§ Text passage
Articles have said it was the boy’s fault: he ‘used her low self-esteem to convince Todd to have sex with him, then pitted his girlfriend against her in a brutal confrontation that lead to Todd’s initial suicide attempt’ Really?
The articles repeatedly mention the ‘man’ involved. Not ‘kid’, ‘child’ or ‘adolescent’, but always ‘man’, and this is wrong. My research shows this: it is almost certain that the mythical online predator was aged from 14 to 17. The vast majority of BlogTV users are teens. There are a few online older people, but these are a minority (the worst offenders are looking elsewhere, believe you me). Even if the mythical stalker is who the zealots think he is, then he was 15-17 throughout this story – hardly a ‘man’, and definitely not thirty.
Google “Amanda Todd misogyny” to see how this has all become twisted. And note how the fact that it was GIRLS who attacked Amanda has either been ignored or (God knows how) been twisted to say it was the boy who instigated it.
I can, as near as it is possible to do so, guarantee you that all the people involved in this story are, or were, minors. Just trust me on this.

§ Data extracts
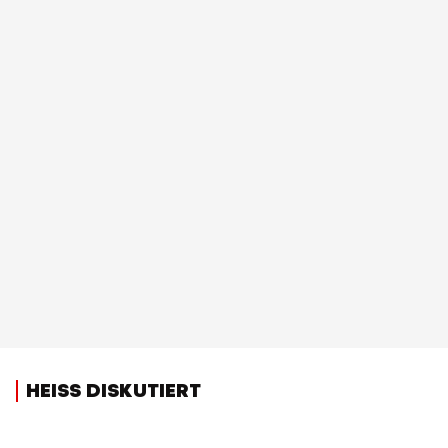
HEISS DISKUTIERT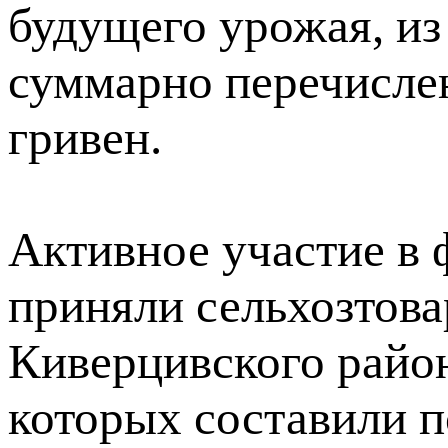
будущего урожая, из
суммарно перечисле
гривен.
Активное участие в
приняли сельхозтов
Киверцивского райо
которых составили п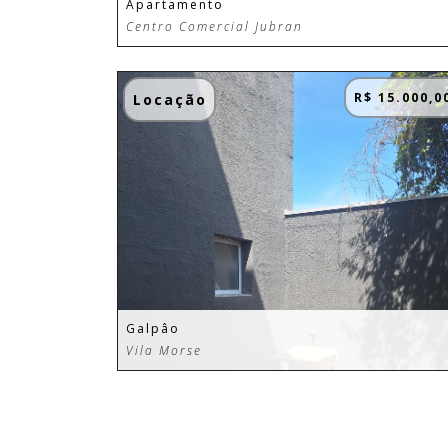
Apartamento
Centro Comercial Jubran
R$ 15.000,0
Locação
Galpâo
Vila Morse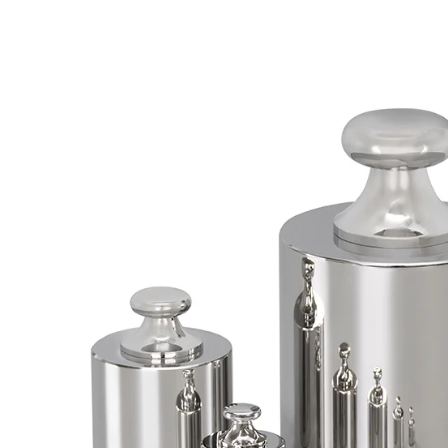
温度計・湿度計
タイマー
長さ測定器
濃度・環境測定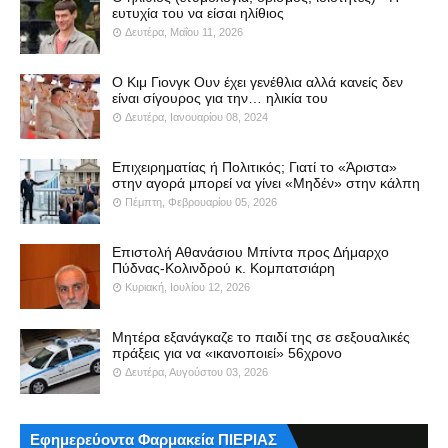
ευτυχία του να είσαι ηλίθιος
Δευτέρα, Μαΐου 11, 2026
Ο Κιμ Γιονγκ Ουν έχει γενέθλια αλλά κανείς δεν
είναι σίγουρος για την… ηλικία του
Δευτέρα, Ιανουαρίου 08, 2024
Επιχειρηματίας ή Πολιτικός; Γιατί το «Άριστα»
στην αγορά μπορεί να γίνει «Μηδέν» στην κάλπη
Πέμπτη, Φεβρουαρίου 05, 2026
Επιστολή Αθανάσιου Μπίντα προς Δήμαρχο
Πύδνας-Κολινδρού κ. Κομπατσιάρη
Κυριακή, Ιουλίου 12, 2026
Μητέρα εξανάγκαζε το παιδί της σε σεξουαλικές
πράξεις για να «ικανοποιεί» 56χρονο
Δευτέρα, Αυγούστου 03, 2026
Εφημερεύοντα Φαρμακεία ΠΙΕΡΙΑΣ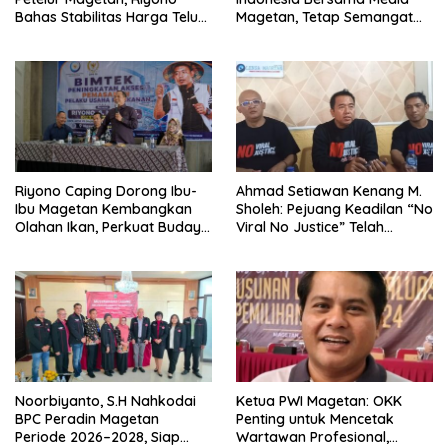
Bahas Stabilitas Harga Telur
Magetan, Tetap Semangat
dan Populasi Ayam
Meski Garuda Gagal Lolos
Riyono Caping Dorong Ibu-
Ahmad Setiawan Kenang M.
Ibu Magetan Kembangkan
Sholeh: Pejuang Keadilan “No
Olahan Ikan, Perkuat Budaya
Viral No Justice” Telah
Gemar Makan Ikan
Berpulang
Noorbiyanto, S.H Nahkodai
Ketua PWI Magetan: OKK
BPC Peradin Magetan
Penting untuk Mencetak
Periode 2026–2028, Siap
Wartawan Profesional,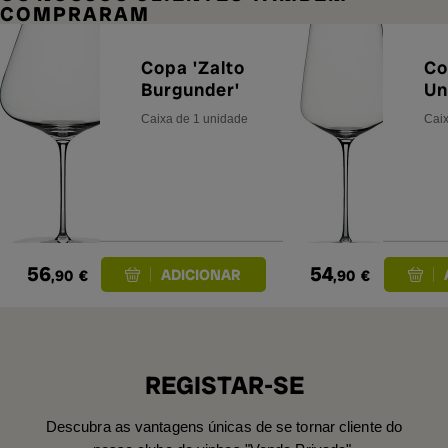
COMPRARAM
Copa 'Zalto
Co
Burgunder'
Un
Caixa de 1 unidade
Caix
56
54
,90
€
,90
€
REGISTAR-SE
Descubra as vantagens únicas de se tornar cliente do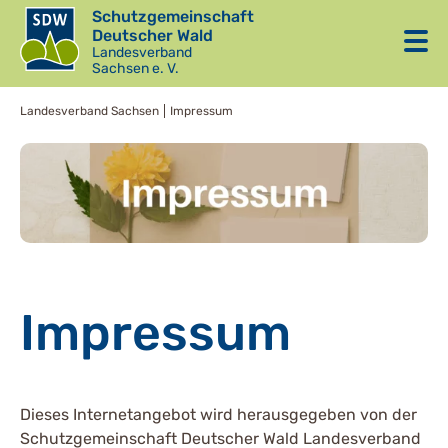
Schutzgemeinschaft
Deutscher Wald
Landesverband
Sachsen e. V.
Landesverband Sachsen
Impressum
Impressum
Dieses Internetangebot wird herausgegeben von der
Schutzgemeinschaft Deutscher Wald Landesverband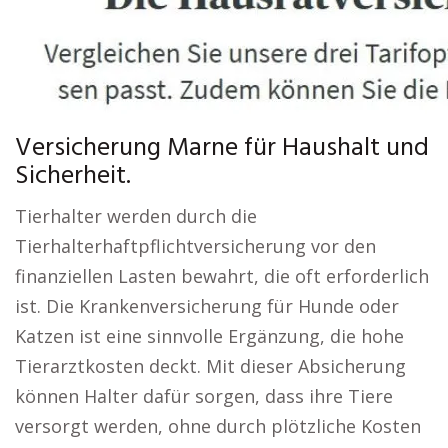
Versicherung Marne für Haushalt und
Sicherheit.
Tierhalter werden durch die
Tierhalterhaftpflichtversicherung vor den
finanziellen Lasten bewahrt, die oft erforderlich
ist. Die Krankenversicherung für Hunde oder
Katzen ist eine sinnvolle Ergänzung, die hohe
Tierarztkosten deckt. Mit dieser Absicherung
können Halter dafür sorgen, dass ihre Tiere
versorgt werden, ohne durch plötzliche Kosten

§ Problem 1
In the text about the Amanda Todd coverage, translate "The vast majority of BlogTV users are teens." into Spanish.
§ Problem 2
Echo the part of the text about the Amanda Todd coverage that begins at the words "Articles have said" and stops after "suicide attempt’ Really?".

§ Expected output 1
La gran mayoría de los usuarios de BlogTV son adolescentes.

§ Expected output 2
Articles have said it was the boy’s fault: he ‘used her low self-esteem to convince Todd to have sex with him, then pitted his girlfriend against her in a brutal confrontation that lead to Todd’s initial suicide attempt’ Really?